I was just at the Kimbell Art Museum in Fort Worth for a panel discussion . . .. And Sue Ann Kahn said this wonderful thing: Here was this story of an immigrant Jew who grew up poor and came to this country - and went on to build the Dhaka Assembly Building [in Bangladesh], the capital building of a foreign country, a Muslim country, whose people see it as a building dedicated to democracy. And that building includes a mosque. That building embodies democracy. She got a spontaneous ovation.

Polygamy is a theme in much discussion of Kahn. What line, if any, can we draw between his alt-relationships and his art?
I want to say that the life as a whole is important, and shoving personal facts under the carpet does not do a service to Louis Kahn. The three children made it clear they wanted a book that brought out the truth, the fullness of his personality. They did not get to see their father very much, but they did love him and felt loved; they are not neglected children in any sense. And they wanted me to tell as much of the truth as I could find. It's not a gossipy thing; it's an acknowledgment of who he was.

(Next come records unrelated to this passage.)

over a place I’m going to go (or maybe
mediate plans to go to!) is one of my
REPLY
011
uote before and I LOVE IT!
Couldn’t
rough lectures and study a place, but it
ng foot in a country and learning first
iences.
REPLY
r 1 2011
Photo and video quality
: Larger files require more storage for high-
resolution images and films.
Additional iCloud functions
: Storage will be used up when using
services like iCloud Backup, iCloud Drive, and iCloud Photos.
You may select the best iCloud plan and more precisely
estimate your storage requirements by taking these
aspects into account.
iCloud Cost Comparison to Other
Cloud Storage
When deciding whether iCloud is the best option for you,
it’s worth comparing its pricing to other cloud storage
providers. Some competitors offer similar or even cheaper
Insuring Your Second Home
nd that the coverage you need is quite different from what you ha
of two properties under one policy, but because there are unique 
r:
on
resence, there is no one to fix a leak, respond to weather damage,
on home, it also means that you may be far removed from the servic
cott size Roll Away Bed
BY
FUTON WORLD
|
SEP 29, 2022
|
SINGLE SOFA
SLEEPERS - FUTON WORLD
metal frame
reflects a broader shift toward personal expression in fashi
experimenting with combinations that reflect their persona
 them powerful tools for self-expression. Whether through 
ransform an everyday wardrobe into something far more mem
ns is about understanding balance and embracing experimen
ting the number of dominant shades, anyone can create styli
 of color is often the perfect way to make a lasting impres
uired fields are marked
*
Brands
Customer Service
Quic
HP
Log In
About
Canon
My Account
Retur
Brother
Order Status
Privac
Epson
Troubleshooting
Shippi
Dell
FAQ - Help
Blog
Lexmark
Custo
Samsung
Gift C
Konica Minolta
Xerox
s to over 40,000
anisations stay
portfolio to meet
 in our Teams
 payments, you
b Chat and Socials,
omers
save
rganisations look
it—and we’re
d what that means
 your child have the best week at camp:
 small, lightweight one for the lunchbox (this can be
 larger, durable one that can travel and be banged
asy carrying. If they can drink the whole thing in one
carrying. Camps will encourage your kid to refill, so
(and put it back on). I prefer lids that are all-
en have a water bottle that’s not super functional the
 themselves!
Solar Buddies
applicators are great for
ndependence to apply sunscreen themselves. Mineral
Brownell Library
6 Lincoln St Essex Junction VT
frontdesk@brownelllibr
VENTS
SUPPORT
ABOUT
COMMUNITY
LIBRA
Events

As for relating his personal life to his art, there's a photo of him shooting a bow at a camp in 1936. He's very strong, with a powerful physique; he's comfortable in his body.


I saw that and thought: "I get it: Here's a man who felt like that in his own body, that life takes place in the body. That could lead to love affairs - and to the creation of buildings like his, buildings that acknowledge you as a body, make you feel enclosed but elevated, grander, where the light comes through just for you." His sense of inhabiting his own body is the link.

Keep going: Tell us more about what a Kahn building is like.
All his great buildings have an interest in materials, and one of his materials was light, how natural light can come in through windows, skylights, holes in the roof. Light becomes one of these natural materials. He was also a narrative artist. In his buildings, there's a plot, with surprises; you find yourself being altered as you go from beginning to end. And, again, there's that sense of the scale of the individual human body and this massive building protecting it - and enlarging it. You as an individual are never rendered antlike; you are being enlarged, made greater. You get to be human on a grander scale.

Do you have a favorite?
Each one I'm in, I think, 'This is my favorite.' That's the way I felt at first about the Salk Institute [for Biological Studies] in La Jolla. But I do remember the feeling of being in the Dhaka Assembly Building and feeling nothing could ever be better than that.

It is awe-inspiring in every way. If everybody could see that building, Louis Kahn would be king of the architecture world, no doubt about it.